В золотой век Испании жизнь, любовь и приключения были яркими и бурными. То была эпоха завоеваний, близившаяся к своему закату. Завоеваний не только на войне, но и в мирной жизни, когда речь шла о завоевании женских сердец. «В наше подлое время,— писал Сервантес,— девушки беззащитны, хотя бы даже их спрятали и заперли в новом каком-нибудь лабиринте наподобие критского, ибо любовная зараза носится в воздухе; с помощью этой проклятой светскости она проникает во все щели, и перед нею их неприступности не устоять».
То были времена профессиональных мошенников, обманщиков и плутов, не признававших законов и властей. То была эпоха Инквизиции и репрессий. Женское тело, которому поклонялись за закрытыми дверями, не разрешалось изображать на картинах. (Терпели лишь первую и единственную обнаженную натуру семнадцатого века — знаменитую Венеру Рокеби Веласкеса{90}
, изображенную спиной к зрителю, в позе высокомерной стыдливости.) Инквизиция запрещала создавать и выставлять на всеобщее обозрение нескромные картины и скульптуры под страхом отлучения от церкви. Айала{91} осуждал художников, открывавших своим мадоннам ноги.Эта часть женского тела, которая обычно оставляет холодными северян, воспламеняет арабов, испанцев и — что любопытно — китайцев, которые в изображениях своей богини Кван-Инь были столь же сдержанны, как и испанцы семнадцатого века. В знак того, что эта богиня также занимается проституцией, ее прекрасная маленькая ножка виднеется из-под складок одеяния — что считалось верхом неприличия, ибо даже в порнографических картинках того времени, на которых изображены любовники, снявшие с себя всю, до последней нитки, одежду, ноги женщин обычно бывают прикрыты{92}
.В семнадцатом веке мадам д’Ольнуа{93}
так писала о женских ножках, которые, кстати, у испанок действительно очень привлекательны: «Испанские дамы тщательно скрывают свои ноги — более, нежели любую другую часть тела. Я слышала, что, после того как женщина осыпала своего возлюбленного всеми возможными милостями, она подтверждает свои нежные чувства к нему, открывая перед ним ноги. Здесь это называют “самой последней милостью”. Следует признать, что невозможно представить себе ничего более прекрасного: женские ножки такие маленькие, что при ходьбе женщины выглядят, как куколки,— они скорее порхают, чем ходят. И за сотню лет мы не сможем научиться двигаться с такой грацией». (Мартин Хьюм рассказывает, что, когда собирались соборовать королеву Изабеллу, «она показала любопытный пример своей суровой скромности, почти стыдливости, отказавшись открыть ногу, чтобы можно было смазать ее святым елеем, и его пришлось нанести не на тело, а на надетый сверху шелковый чулок».)Отец Лаба, монах французского ордена доминиканцев, попал в неловкое положение из-за туфель некоей испанской дамы. Однажды, ожидая супругу одного из своих испанских друзей в Кадисе в гостиной их дома, он увидел пару новых туфелек, которые принесли для senora. и оставили на стуле рядом с тем, на котором он сидел. «Они казались такими странными, что я уступил своему любопытству и, забыв о bienseance[34]

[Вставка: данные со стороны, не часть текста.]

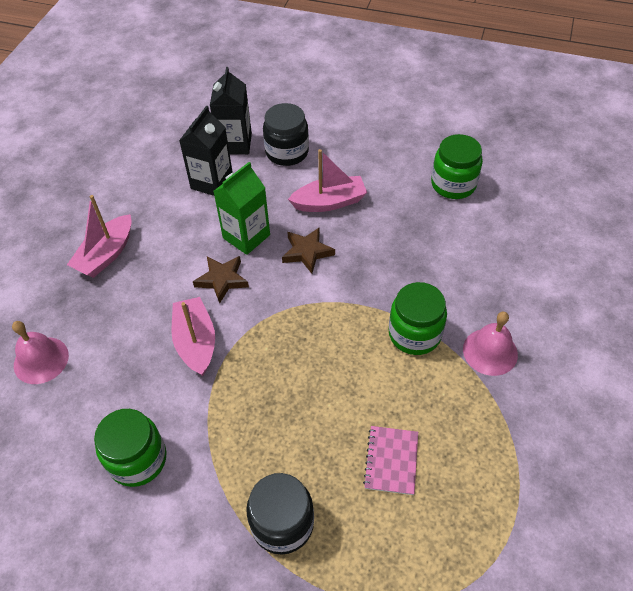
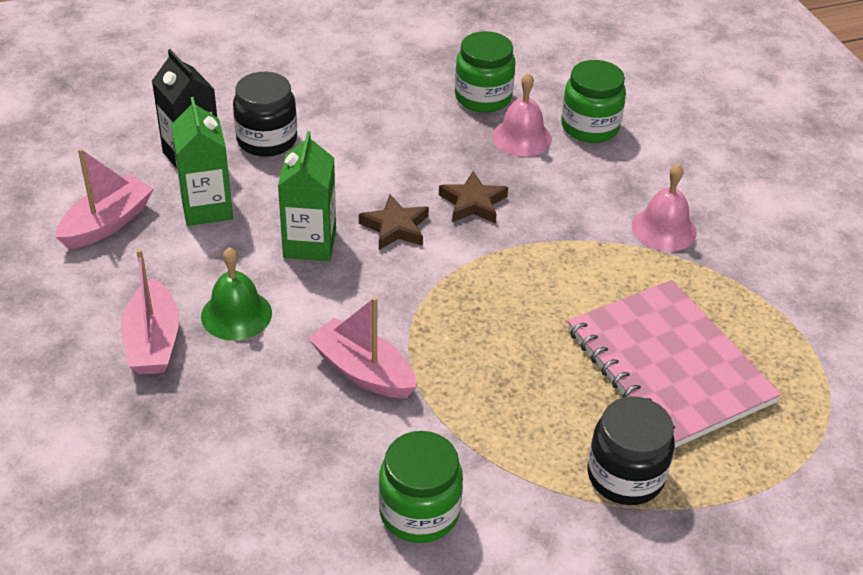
camera: 40 degrees left, 10 degrees down
pink bell [12,321,69,384] -> pink bell moved to [492,73,552,157]
black carton [179,106,232,196] -> green carton [171,97,233,226]
brown star [193,256,249,303] -> brown star moved to [439,171,508,223]
pink boat [288,149,367,212] -> pink boat moved to [55,148,153,249]
pink notebook [363,426,418,495] -> pink notebook [568,280,781,448], size x2.26
green jar [389,282,447,355] -> green jar moved to [561,60,626,143]
none -> green bell [201,247,272,340]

, взял одну из них, почти не веря, что они предназначены для ног дамы, настолько маленькими они были. Я все еще держал туфельку в руке, когда вошла служанка госпожи Росы. Девушка выглядела такой смущенной, что я спросил хозяйку (по-французски), что могло ее так задеть. Госпожа Роса посоветовала мне поставить туфельку на место и сделать вид, что я принял ее за обувь маленькой дочери, дабы меня нельзя было обвинить в том, что я видел туфельку дамы. Это сочли бы непростительным преступлением».